__Assigned task 1__
Answer these questions from the Uber article, one answer per line, marked to match.
(a) What job does Fowler hold now?
(b) Partners from which law firm did Uber hire on February 20 to look into the claims?
(c) How many employees did Uber fire on June 6?
__Assigned task 2__
Retype the stretch of the Uber article from "February 28: Uber" through "complained to HR.".
__Assigned task 3__
Does each statement agree with the Uber article? Answer yes or no for each, and quote the words that decide it.
(a) Susan Fowler published her blog post on February 19, 2017.
(b) The karaoke bar the employees visited was in Tokyo.
(c) Uber fired Eric Alexander on June 7.

━━━━━ Text passage

Fowler has previously said she suspected Uber of hiring private investigators to watch her but the company denied it in 2017.
Tuesday, CBS shared a statement from Uber appearing to deny hiring a PI, saying: ‘The company has no knowledge of ever hiring anyone to follow or personally investigate Susan Fowler.’
But Fowler, now a New York Times Opinion editor, called their response ‘interesting’.
‘When I talked to the new CEO, over Twitter chat actually, and I asked whether the company was still having private investigators follow me, he said to me he “killed all that c**p” and was reassuring to me for two reasons,’ she said on CBS. ‘First it confirmed to that Uber had been doing this, and he had taken steps to stop it and I thought that was a very good sign.’
Uber did not immediately respond to DailyMail.com’s request for comment.
Fowler opens up about being plagued by rumors she was paid by investors in competitors such as Lyft or Google, to write the blog post.
TRAVIS KALANICK’S DOWNFALL
February 19, 2017: Susan Fowler publishes a blog post accusing Uber of enabling misogyny and a hostile culture toward women.
She says other women have been victims at the company and claims female site reliability engineers dropped from 25 percent out of 150 when she started, to 3 percent when she left.
Uber appoints Liane Hornsey as Chief Human Resources Officer, board member Arianna Huffington and associate general counsel Angela Padilla to assist an investigation.
Travis Kalanick, founder and former chief executive officer of Uber Inc., center, stands on the trading floor during the company’s initial public offering (IPO) at the New York Stock Exchange (NYSE) in New York, May 10, 2019
February 20: Uber hires Covington & Burling partners, former US attorney general Eric Holder and Tammy Albarran, to look into the claims.
February 28: Uber asks senior executive, Amit Singhal, to leave for failing to disclose a sexual harassment allegation during his time working for Google.
March 1: Kalanick is caught on camera in a profanity-filled rant at driver Fawzi Kamel, who blamed the CEO for financial loss.
March 24: A report claims that five Uber employees including Kalanick visited a karaoke bar in Seoul known for offering escort services three years prior. A female employee who was with them said she complained to HR.
June 6: Uber fires 20 employees after law firm Perkins Coie completes a probe into 54 claims of harassment, 47 sexual harassment, 45 unprofessional behavior, and 33 bullying. They took action in 58 cases and no action 100 cases out of 215 reported.
June 7: Uber fires president of business in Asia, Eric Alexander, for mishandling a 2014 rape investigation in India where he reportedly showed the alleged victim’s medical records to Kalanick and senior vice president Emil Michael. Michael was implicated in the Seoul escort incident and was Kalnick’s number 2.

━━━━━━━━━━
━━━━━ Excerpted records

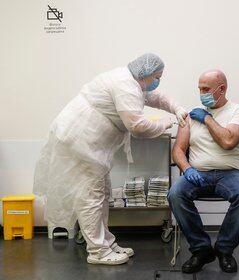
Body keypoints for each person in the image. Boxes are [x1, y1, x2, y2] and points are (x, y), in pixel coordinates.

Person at [33, 53, 188, 265]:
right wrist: (165, 123)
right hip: (82, 140)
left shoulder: (132, 81)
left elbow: (154, 97)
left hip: (88, 142)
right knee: (92, 194)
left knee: (102, 192)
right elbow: (138, 127)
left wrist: (177, 108)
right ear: (147, 73)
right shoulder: (125, 85)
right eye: (157, 77)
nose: (157, 82)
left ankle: (106, 243)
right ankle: (98, 251)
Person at [168, 69, 239, 273]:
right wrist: (187, 168)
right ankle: (201, 250)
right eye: (199, 89)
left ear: (222, 89)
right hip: (197, 173)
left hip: (230, 173)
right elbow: (178, 150)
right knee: (175, 194)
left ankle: (224, 250)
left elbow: (228, 141)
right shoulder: (191, 116)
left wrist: (207, 119)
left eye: (206, 89)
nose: (201, 93)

━━━━━━━━━━

__Task response 1__
(a) She is a New York Times Opinion editor.
(b) Covington & Burling (Eric Holder and Tammy Albarran).
(c) 20 employees.

__Task response 2__
February 28: Uber asks senior executive, Amit Singhal, to leave for failing to disclose a sexual harassment allegation during his time working for Google.
March 1: Kalanick is caught on camera in a profanity-filled rant at driver Fawzi Kamel, who blamed the CEO for financial loss.
March 24: A report claims that five Uber employees including Kalanick visited a karaoke bar in Seoul known for offering escort services three years prior. A female employee who was with them said she complained to HR.

__Task response 3__
(a) Yes: "February 19, 2017: Susan Fowler publishes a blog post accusing Uber of enabling misogyny and a hostile culture toward women."
(b) No: "visited a karaoke bar in Seoul known for offering escort services three years prior."
(c) Yes: "June 7: Uber fires president of business in Asia, Eric Alexander"